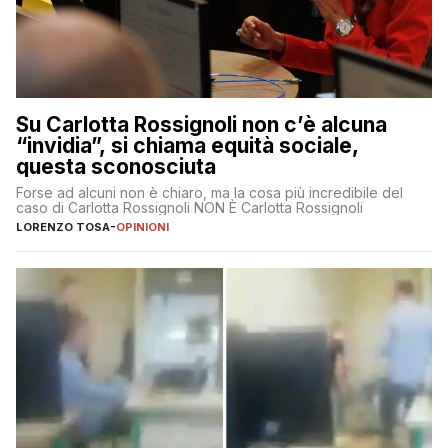
Su Carlotta Rossignoli non c’è alcuna
“invidia”, si chiama equità sociale,
questa sconosciuta
Forse ad alcuni non è chiaro, ma la cosa più incredibile del
caso di Carlotta Rossignoli NON È Carlotta Rossignoli
LORENZO TOSA
-
OPINIONI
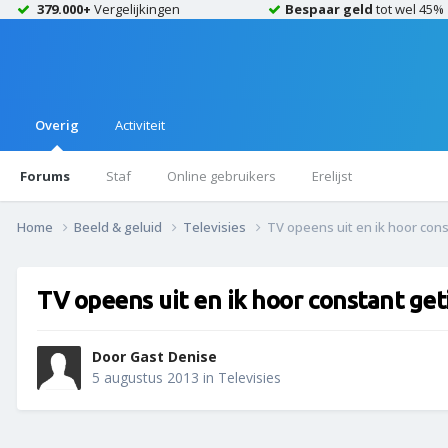
379.000+
Vergelijkingen
Bespaar geld
tot wel 45%
Overig
Activiteit
Forums
Staf
Online gebruikers
Erelijst
Home
Beeld & geluid
Televisies
TV opeens uit en ik hoor cons
TV opeens uit en ik hoor constant get
Door Gast Denise
5 augustus 2013
in
Televisies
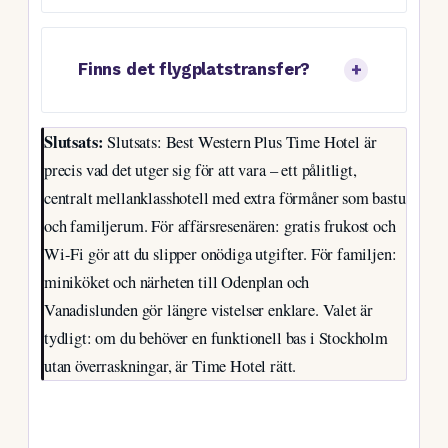
Finns det flygplatstransfer?
Slutsats:
Slutsats: Best Western Plus Time Hotel är
precis vad det utger sig för att vara – ett pålitligt,
centralt mellanklasshotell med extra förmåner som bastu
och familjerum. För affärsresenären: gratis frukost och
Wi-Fi gör att du slipper onödiga utgifter. För familjen:
miniköket och närheten till Odenplan och
Vanadislunden gör längre vistelser enklare. Valet är
tydligt: om du behöver en funktionell bas i Stockholm
utan överraskningar, är Time Hotel rätt.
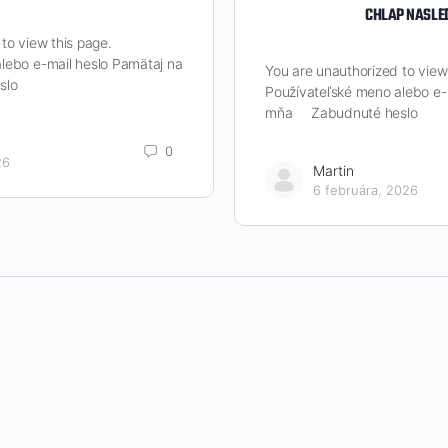
CHLAP NASLE
to view this page.
lebo e-mail heslo Pamätaj na
You are unauthorized to view
slo
Používateľské meno alebo e-
mňa Zabudnuté heslo
0
26
Martin
6 februára, 2026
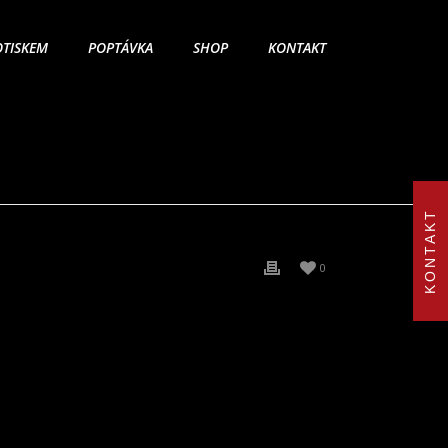
OTISKEM
POPTÁVKA
SHOP
KONTAKT
KONTAKT
0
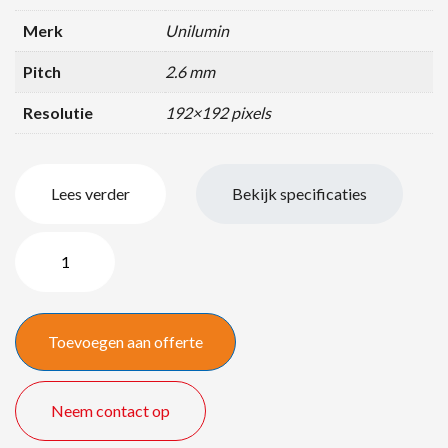
Merk
Unilumin
Pitch
2.6 mm
Resolutie
192×192 pixels
Lees verder
Bekijk specificaties
Unilumin
UPAD4
2.6mm
3,50
Toevoegen aan offerte
x
2,00
meter
Neem contact op
aantal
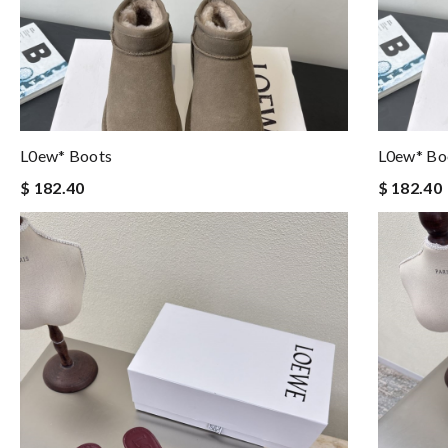
L0ew* Boots
L0ew* Bo
$ 182.40
$ 182.40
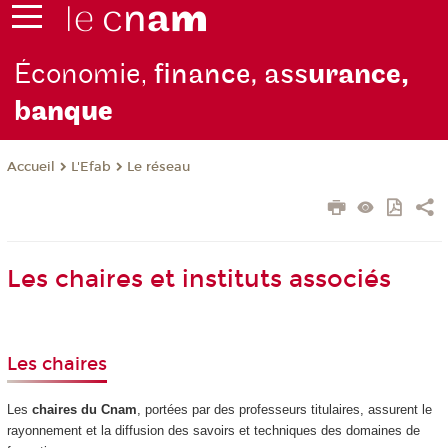
Économie,
finance, ass
urance,
b
anque
L'Efab
Le réseau
Accueil
Les chaires et instituts associés
Les chaires
Les
chaires du Cnam
, portées par des professeurs titulaires, assurent le
rayonnement et la diffusion des savoirs et techniques des domaines de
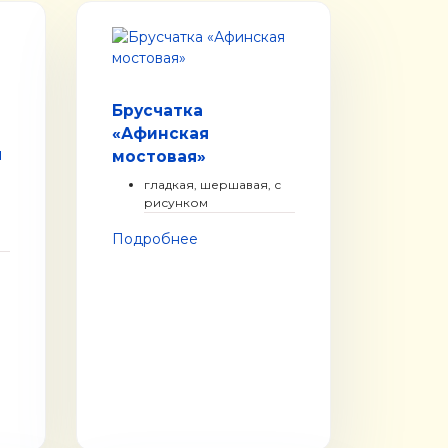
Брусчатка
«Афинская
я
мостовая»
гладкая, шершавая, с
рисунком
Подробнее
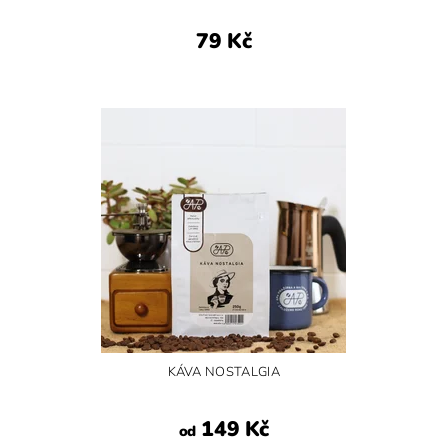
79 Kč
KÁVA NOSTALGIA
149 Kč
od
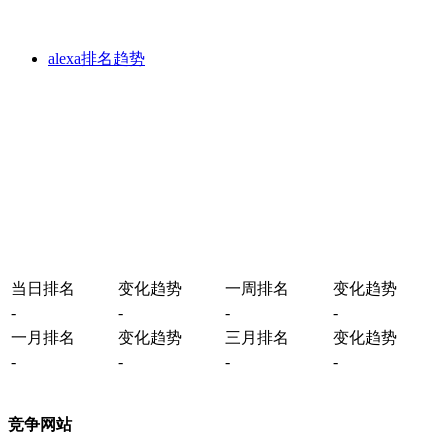
alexa排名趋势
当日排名
变化趋势
一周排名
变化趋势
-
-
-
-
一月排名
变化趋势
三月排名
变化趋势
-
-
-
-
竞争网站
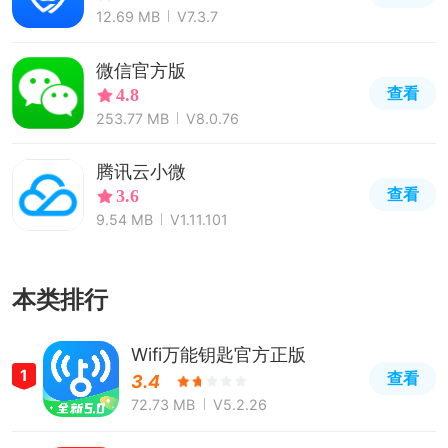
12.69 MB
V7.3.7
微信官方版
查看
4.8
253.77 MB
V8.0.76
腾讯云小微
查看
3.6
9.54 MB
V1.11.101
本类排行
Wifi万能钥匙官方正版
1
查看
3.4
72.73 MB
V5.2.26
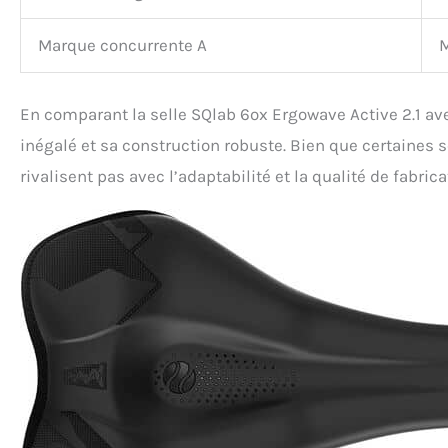
Marque concurrente A
En comparant la selle SQlab 6ox Ergowave Active 2.1 av
inégalé et sa construction robuste. Bien que certaines s
rivalisent pas avec l’adaptabilité et la qualité de fabrica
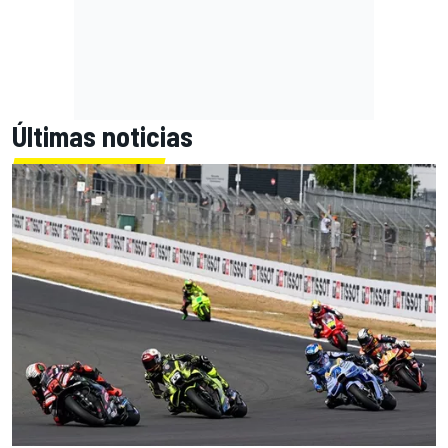
Últimas noticias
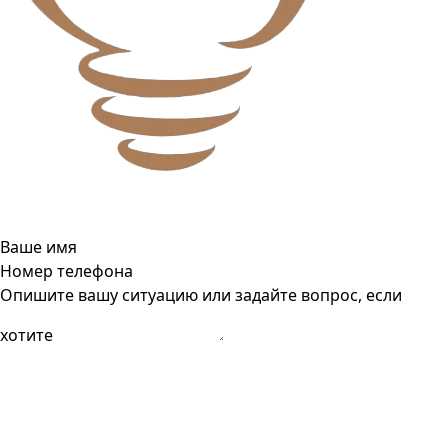
Ваше имя
Номер телефона
Опишите вашу ситуацию или задайте вопрос, если
хотите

::::::

WHAT YOU SHOULD DO: Pictures are to be left out; set down everything else in the records exactly.

RESPONSE AREA:
Su Carlotta Rossignoli non c’è alcuna
“invidia”, si chiama equità sociale,
questa sconosciuta
Forse ad alcuni non è chiaro, ma la cosa più incredibile del
caso di Carlotta Rossignoli NON È Carlotta Rossignoli
LORENZO TOSA
-
OPINIONI
379.000+
Vergelijkingen
Bespaar geld
tot wel 45%
Overig
Activiteit
Forums
Staf
Online gebruikers
Erelijst
Home
Beeld & geluid
Televisies
TV opeens uit en ik hoor cons
TV opeens uit en ik hoor constant get
Door Gast Denise
5 augustus 2013
in
Televisies
Finns det flygplatstransfer?
Slutsats:
Slutsats: Best Western Plus Time Hotel är
precis vad det utger sig för att vara – ett pålitligt,
centralt mellanklasshotell med extra förmåner som bastu
och familjerum. För affärsresenären: gratis frukost och
Wi-Fi gör att du slipper onödiga utgifter. För familjen:
miniköket och närheten till Odenplan och
Vanadislunden gör längre vistelser enklare. Valet är
tydligt: om du behöver en funktionell bas i Stockholm
utan överraskningar, är Time Hotel rätt.
CHLAP NASLE
to view this page.
lebo e-mail heslo Pamätaj na
You are unauthorized to view
slo
Používateľské meno alebo e-
mňa Zabudnuté heslo
0
26
Martin
6 februára, 2026
OTISKEM
POPTÁVKA
SHOP
KONTAKT
KONTAKT
0
Merk
Unilumin
Pitch
2.6 mm
Resolutie
192×192 pixels
Lees verder
Bekijk specificaties
Unilumin
UPAD4
2.6mm
3,50
Toevoegen aan offerte
x
2,00
meter
Neem contact op
aantal
L0ew* Boots
L0ew* Bo
$ 182.40
$ 182.40
Économie,
finance, ass
urance,
b
anque
L'Efab
Le réseau
Accueil
Les chaires et instituts associés
Les chaires
Les
chaires du Cnam
, portées par des professeurs titulaires, assurent le
rayonnement et la diffusion des savoirs et techniques des domaines de
Брусчатка
«Афинская
я
мостовая»
гладкая, шершавая, с
рисунком
Подробнее
79 Kč
KÁVA NOSTALGIA
149 Kč
od
alexa排名趋势
当日排名
变化趋势
一周排名
变化趋势
-
-
-
-
一月排名
变化趋势
三月排名
变化趋势
-
-
-
-
竞争网站
12.69 MB
V7.3.7
微信官方版
查看
4.8
253.77 MB
V8.0.76
腾讯云小微
查看
3.6
9.54 MB
V1.11.101
本类排行
Wifi万能钥匙官方正版
1
查看
3.4
72.73 MB
V5.2.26
Marque concurrente A
En comparant la selle SQlab 6ox Ergowave Active 2.1 av
inégalé et sa construction robuste. Bien que certaines s
rivalisent pas avec l’adaptabilité et la qualité de fabrica
Últimas noticias
Ваше имя
Номер телефона
Опишите вашу ситуацию или задайте вопрос, если
хотите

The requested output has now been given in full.